CORSとは?別ドメインのAPI通信を許可する仕組みを簡単解説

まずは、これだけ

CORSは、ブラウザが別ドメインのAPIへアクセスするとき、サーバー側が「その相手に見せてよいか」を伝える仕組み。
エラーに見えることも多いですが、勝手な読み取りを防ぐためのブラウザの安全確認です。

ブラウザが別ドメインのAPIへリクエストし、サーバーがOriginを確認して許可またはブロックする流れ
ブラウザ:別ドメインへ依頼 APIサーバー:許可する相手か確認

CORSの基本

CORSは「Cross-Origin Resource Sharing」の略です。別のオリジンにあるデータを、ブラウザから読んでよいかを決める仕組みです。

オリジンは、ざっくり言うと「どの場所から来たページか」です。ドメイン、通信方式、ポートが違うと、ブラウザは別の場所として扱います。

同じ場所なら通りやすい

同じサイト内の画像やAPIは、普段どおり読み込めます。

別ドメインは確認する

別のサイトにあるAPIへアクセスすると、許可設定が必要になります。

ブラウザが止める

許可がなければ、JavaScriptから結果を読めないようにします。

なぜ必要なのか

ログイン中のサービスや社内向けのAPIなど、ブラウザから勝手に読めると困る情報があります。

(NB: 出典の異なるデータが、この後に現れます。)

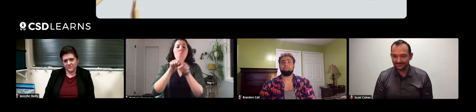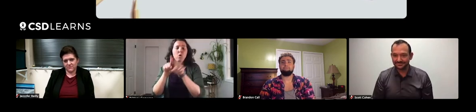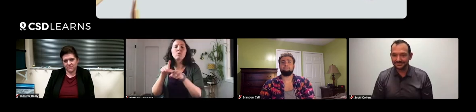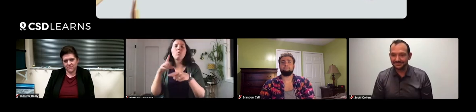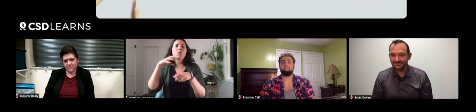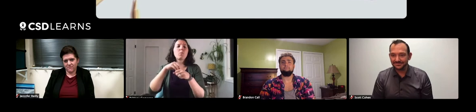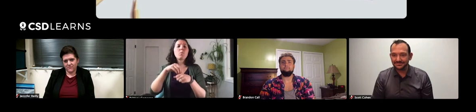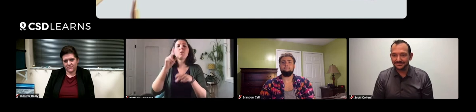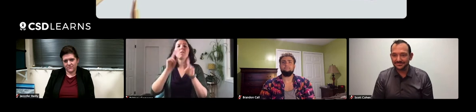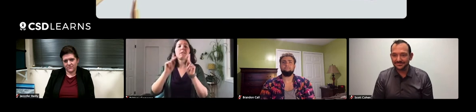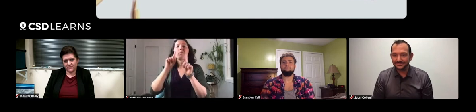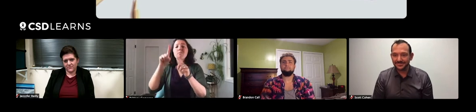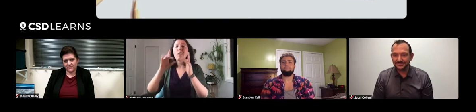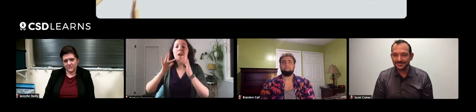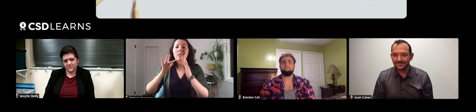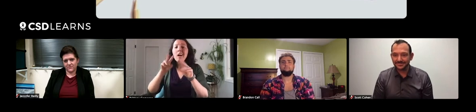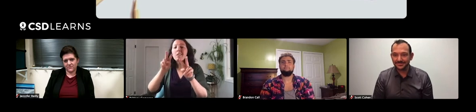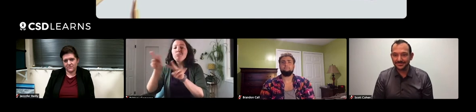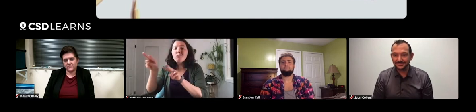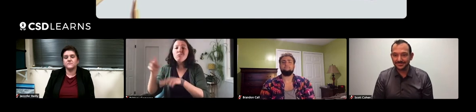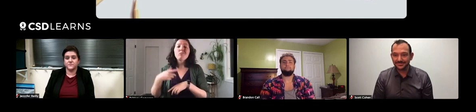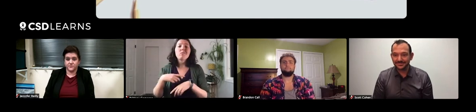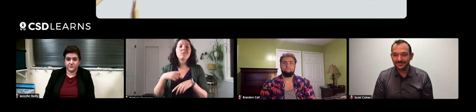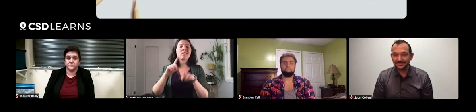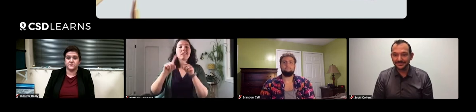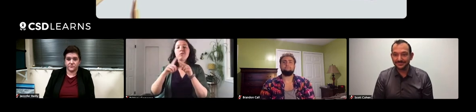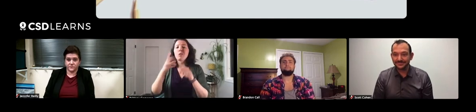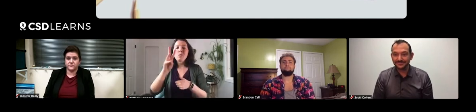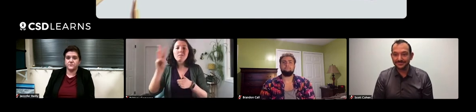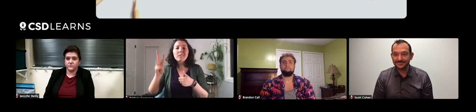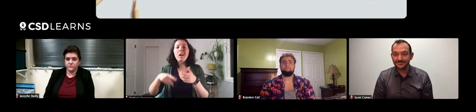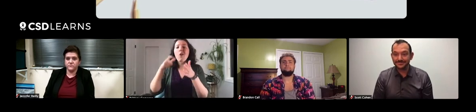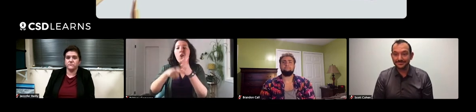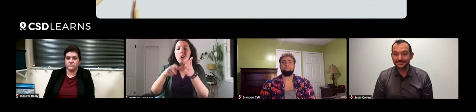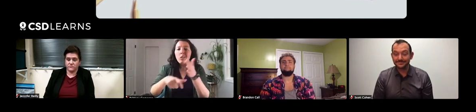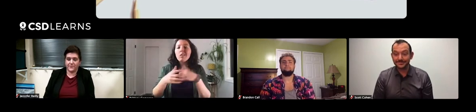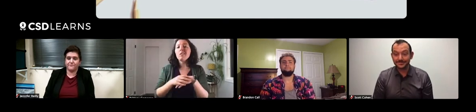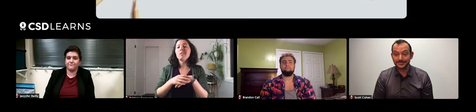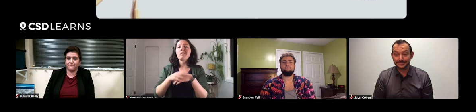I guess you can also include people going online and reading things on different websites and articles,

CORSは、別サイトのJavaScriptが勝手にデータを読むのを防ぐための入口になります。

大切なのは、CORSは「リクエストを完全に送らせない仕組み」ではなく、「ブラウザのJavaScriptがレスポンスを読めるか」を制御する仕組みだという点です。

1 ページ表示 ブラウザがWebページを開く
2 API通信 別ドメインのAPIへアクセスする
3 Origin確認 サーバーが呼び出し元を見る
4 許可応答 許可する相手ならヘッダーを返す
5 読み取り ブラウザが結果を渡す

よく見るエラーの意味

開発中にCORSエラーが出ると、APIが壊れているように見えることがあります。ただし実際には、APIが返したレスポンスをブラウザが「このページには読ませない」と判断しているだけの場合があります。

対策は、APIサーバー側で許可するオリジンを正しく設定することです。何でも許可する設定は便利に見えますが、ログイン情報を扱うAPIでは特に慎重に決めます。

許可する相手を絞る

本番サイトのドメインなど、必要な相手だけを許可します。

認証とは別に考える

CORSで許可しても、ログイン確認や権限確認は別に必要です。

開発環境も設定する

localhost から呼ぶ場合も、必要なら開発用の許可を用意します。

ここまでのまとめ

CORSは、別ドメインのAPIをブラウザから読むときの安全確認です。APIサーバーが「この呼び出し元には見せてよい」と返したときだけ、ブラウザはJavaScriptへ結果を渡します。

CORSは、別ドメインのデータをブラウザが読んでよいかを決める許可リストです。